Investigators are often anxious to know if random treatment allocation process has resulted in evenly balanced treatment groups. A very common mistake is to perform a significance test in order to determine this.
Null hypothesis: Any observed differences in the treatment group means are owing to chance alone.
Alternative hypothesis: There is a systematic difference in treatment group means, chance as a sole explanation is untenable.
Randomization is a chance mechanism. It is impossible to reject the null hypothesis because randomized data is… random. It is impossible to embrace the alternative hypothesis because randomized data is… random.
Testing baseline data is a misuse of significance testing. Investigators who perform significance testing of randomized baseline data are (unwittingly) testing randomly generated data to see if it is random or not!

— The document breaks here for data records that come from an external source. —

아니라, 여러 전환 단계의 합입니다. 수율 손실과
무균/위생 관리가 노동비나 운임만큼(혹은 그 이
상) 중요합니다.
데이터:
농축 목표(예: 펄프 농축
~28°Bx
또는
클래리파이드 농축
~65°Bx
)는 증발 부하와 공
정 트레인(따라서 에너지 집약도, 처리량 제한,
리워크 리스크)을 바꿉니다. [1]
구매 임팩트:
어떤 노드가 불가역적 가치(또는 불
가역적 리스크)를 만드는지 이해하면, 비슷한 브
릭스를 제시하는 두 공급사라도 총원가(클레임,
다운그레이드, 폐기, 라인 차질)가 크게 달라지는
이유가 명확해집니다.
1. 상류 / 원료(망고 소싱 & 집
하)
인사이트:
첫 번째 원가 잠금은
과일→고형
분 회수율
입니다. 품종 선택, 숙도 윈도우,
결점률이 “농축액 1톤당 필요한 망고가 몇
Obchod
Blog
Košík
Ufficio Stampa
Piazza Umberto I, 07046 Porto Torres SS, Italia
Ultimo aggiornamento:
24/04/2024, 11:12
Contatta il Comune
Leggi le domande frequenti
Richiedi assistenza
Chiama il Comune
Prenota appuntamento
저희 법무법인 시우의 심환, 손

…this practice is philosophically unsound, of no practical value and potentially misleading…
While no lasting harm to the overall analysis is done by this practice it sends a clear message to the reader:
We, the investigators do not understand the basics of significance testing! We have made a mistake in the first step of the analysis (reporting baseline characteristics). Having got this wrong you should be very concerned about the (more important) analyses that follow…
Note: if the standard 0.05 level of significance is chosen by necessity 1 in 20 (5%) of the baseline variables on average will be “significantly different”.
Here’s how it can be misleading:
Trial 1: An RCT investigating the effect of methylphenidate treatment on testosterone levels in men.
Trial 2: An RCT investigating the effect of methylphenidate treatment on testosterone levels in boys.
Which of these trials has a has potentially serious imbalance in age?
So how do you know if there are any clinically important imbalances at baseline? Simple look at the data – not the statistical data (the p-value column) the clinical data (the means). Are there any notable differences in the treatment group means? on a clinically relevant variable? Discuss this and its possible effect in the results section.
Determining if there is a clinically important imbalance in the baseline data is a nuanced task requiring knowledge of the disease and treatment, its mechanism of action and many other factors. It seems unusual to leave this matter up to a t-test.
The practice of significance testing of baseline data is common in psychiatry, whlie it doesn’t cause any harm it’s usually the calling card of the statistical dilettante.